Martial Law and the Constitution are Under Pressure in the Philippines

For the first time since 1987, a portion of the Philippines has been placed under martial law by President Rodrigo Duterte. He justified his May actions based on the premise that Islamic terrorists are threatening to overrun southern regions of Mindanao.

As the Filipino military battles to free the region of Marawi City from the grasp of the Maute terrorists group, martial law opponents are calling on the Supreme Court to rule against Duterte’s controlling of the area with an iron fist. To date, hundreds of militants, soldiers and civilians have been killed in the struggle against a Islamic caliphate.

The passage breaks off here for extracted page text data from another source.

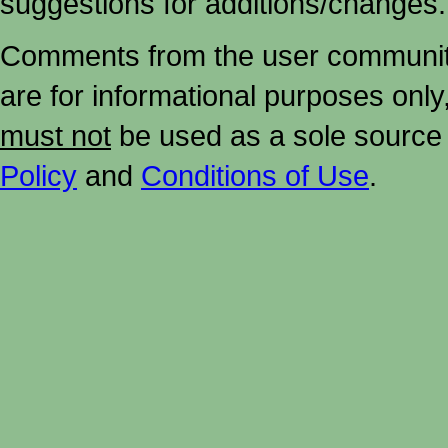
suggestions for additions/changes.
Comments from the user community 
are for informational purposes onl
must not
be used as a sole source 
Policy
and
Conditions of Use
.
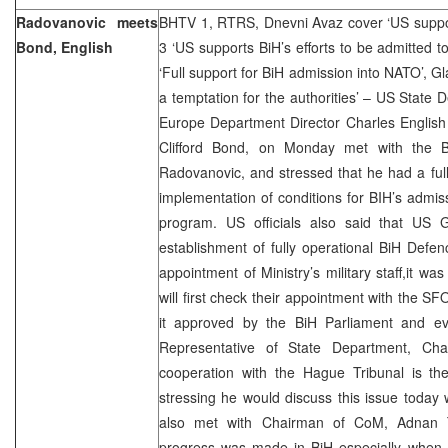
Radovanovic meets
BHTV 1, RTRS, Dnevni Avaz cover ‘US suppor
Bond, English
3 ‘US supports BiH’s efforts to be admitted 
‘Full support for BiH admission into NATO’, G
a temptation for the authorities’ – US State
Europe Department Director Charles Englis
Clifford Bond, on Monday met with the B
Radovanovic, and stressed that he had a fu
implementation of conditions for BIH’s admis
program. US officials also said that US 
establishment of fully operational BiH Defen
appointment of Ministry’s military staff,it wa
will first check their appointment with the
it approved by the BiH Parliament and ev
Representative of State Department, Cha
cooperation with the Hague Tribunal is the
stressing he would discuss this issue today w
also met with Chairman of CoM, Adnan T
progress was made in BiH especially when i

As of now, it appears President Duterte is not interested in the Supreme Court’s soon to be released decision. In a speech delivered to local officials and the press, Duterte said, “It’s not dependent on the whim of the Supreme Court. Should I believe them? When I see the situation is still chaotic and you ask me to lift it? I will arrest you and put you behind bars.” He further stated, “We can talk of anything else and make compromises maybe but not when the interest of my country is at stake.”

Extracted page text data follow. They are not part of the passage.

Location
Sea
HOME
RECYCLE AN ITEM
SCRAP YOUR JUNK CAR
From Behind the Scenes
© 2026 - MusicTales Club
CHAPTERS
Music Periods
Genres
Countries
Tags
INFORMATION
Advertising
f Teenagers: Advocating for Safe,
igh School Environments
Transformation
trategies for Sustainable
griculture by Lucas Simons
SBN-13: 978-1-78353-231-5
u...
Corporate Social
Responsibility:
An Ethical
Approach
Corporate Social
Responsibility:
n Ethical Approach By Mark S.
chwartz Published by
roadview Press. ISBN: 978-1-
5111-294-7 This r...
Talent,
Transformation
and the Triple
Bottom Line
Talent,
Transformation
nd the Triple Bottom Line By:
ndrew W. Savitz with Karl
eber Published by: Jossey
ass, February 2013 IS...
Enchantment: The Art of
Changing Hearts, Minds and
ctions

As if tensions aren’t high enough, word has surfaced that should the threat of terrorism spread into other parts of the country, President Duterte would not hesitate to put the entire country under the control of martial law. This treat only serves to bring up the fear that was present when former President Ferdinand Marcos abused the powers associated with martial law to eliminate his opposition.

In 1987, a new Constitution was ratified by the Filipino Congress. The new Constitution was written to eliminate any possibility that the country could fall under the control of any one man without the approval of Congress. With Duterte ready to remain defiant, the strength of the commitment to the new Constitution could be tested.